Spenser clearly sees this genderbending as a horrible thing for society, an abomination against the order of the universe in which man rules woman (just as reason and judgement should rule wild and base passions). This could be tricky ground to tread on* when writing to an extremely powerful queen, who obviously did not find it necessary to submit herself to any man. I love that he covers himself in stanza 25:

Such is the cruelty of womenkynd,
When they haue shaken off the shamefast band,
With which wise Nature did them strongly bynd,
T’obay the heasts of mans well ruling hand,
That then all rule and reason they withstand,
To purchase a licentious libertie.
But vertuous women wisely vnderstand,
That they were borne to base humilitie,
Vnlesse the heauens them lift to lawfull souerantie.

Then the real drama starts! Radigund falls in love with her slave Arthegall. She is too ashamed at first, but finally admits to her maid Clarinda that she wants Arthegall. She suggests that Clarinda be her middle(wo)man, and with sweet speech try to win Arthegall over and convince him to love her. Clarinda goes to Arthegall and subtly suggests that it might be good for him to win favor with Radigund. He is willing to do so (but has no intention of cheating on Britomart, we are told).

As it turns out, after awhile Clarinda herself begins to fall in love with Arthegall.

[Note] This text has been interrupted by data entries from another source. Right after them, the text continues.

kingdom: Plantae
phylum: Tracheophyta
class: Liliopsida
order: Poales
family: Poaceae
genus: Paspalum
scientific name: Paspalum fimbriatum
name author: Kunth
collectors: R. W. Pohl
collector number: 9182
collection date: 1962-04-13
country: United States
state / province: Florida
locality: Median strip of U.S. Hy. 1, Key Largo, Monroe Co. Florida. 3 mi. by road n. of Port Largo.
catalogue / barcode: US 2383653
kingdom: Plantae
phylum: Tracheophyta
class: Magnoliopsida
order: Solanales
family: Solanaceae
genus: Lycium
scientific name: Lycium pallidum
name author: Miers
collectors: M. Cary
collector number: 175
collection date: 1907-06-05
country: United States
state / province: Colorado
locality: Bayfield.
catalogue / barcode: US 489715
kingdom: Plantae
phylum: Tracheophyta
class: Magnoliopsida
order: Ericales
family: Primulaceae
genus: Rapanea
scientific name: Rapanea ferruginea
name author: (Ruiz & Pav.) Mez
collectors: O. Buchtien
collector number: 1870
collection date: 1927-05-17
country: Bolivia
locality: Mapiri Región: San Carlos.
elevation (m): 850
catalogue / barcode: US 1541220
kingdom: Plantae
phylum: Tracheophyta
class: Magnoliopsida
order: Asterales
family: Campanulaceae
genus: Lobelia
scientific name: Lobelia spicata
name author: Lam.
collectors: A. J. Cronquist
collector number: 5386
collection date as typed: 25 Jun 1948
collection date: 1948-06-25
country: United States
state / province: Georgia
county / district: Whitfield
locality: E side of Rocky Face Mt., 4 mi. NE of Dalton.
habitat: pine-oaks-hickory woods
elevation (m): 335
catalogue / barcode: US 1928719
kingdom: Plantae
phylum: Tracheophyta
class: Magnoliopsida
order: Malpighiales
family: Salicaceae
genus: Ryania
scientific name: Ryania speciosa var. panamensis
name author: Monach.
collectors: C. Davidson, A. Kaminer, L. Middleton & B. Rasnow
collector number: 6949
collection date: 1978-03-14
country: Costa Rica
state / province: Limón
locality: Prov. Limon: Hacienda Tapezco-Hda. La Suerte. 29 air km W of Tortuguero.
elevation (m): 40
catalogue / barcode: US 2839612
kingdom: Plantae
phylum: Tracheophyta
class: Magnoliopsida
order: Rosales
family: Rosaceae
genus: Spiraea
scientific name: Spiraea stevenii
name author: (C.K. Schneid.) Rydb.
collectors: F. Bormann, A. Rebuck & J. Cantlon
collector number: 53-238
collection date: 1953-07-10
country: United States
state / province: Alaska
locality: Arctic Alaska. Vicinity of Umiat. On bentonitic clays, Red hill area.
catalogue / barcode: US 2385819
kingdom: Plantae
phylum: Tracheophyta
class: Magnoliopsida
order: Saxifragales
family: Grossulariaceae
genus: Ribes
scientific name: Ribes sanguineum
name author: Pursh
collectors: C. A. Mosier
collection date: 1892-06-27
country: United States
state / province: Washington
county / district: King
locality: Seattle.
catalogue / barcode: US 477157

She knows she is between a rock and a hard place so she just screws everyone over. She tells Radigund that Arthegall is unwilling to ever be friends. Radigund rages, then calms down and makes the rational plan to increase his workload while decreasing his food, in hopes that hardship will put him in a better place to love her.

Clarinda tells Arthegall that Radigund is unwilling to ever be friends, despite all her entreaties. She promises to find a way to free him (but has no intention of letting him go).

*The women of The Faerie Queene are an interesting bunch. Most are helpless and spend all their time worrying about getting raped. Then you have Belphoebe, Britomart, Radigund, and even the baddies like Duessa who are powerful and fun to read about. I don’t think Spenser hated women at all. I’d like to study this in more depth in the future.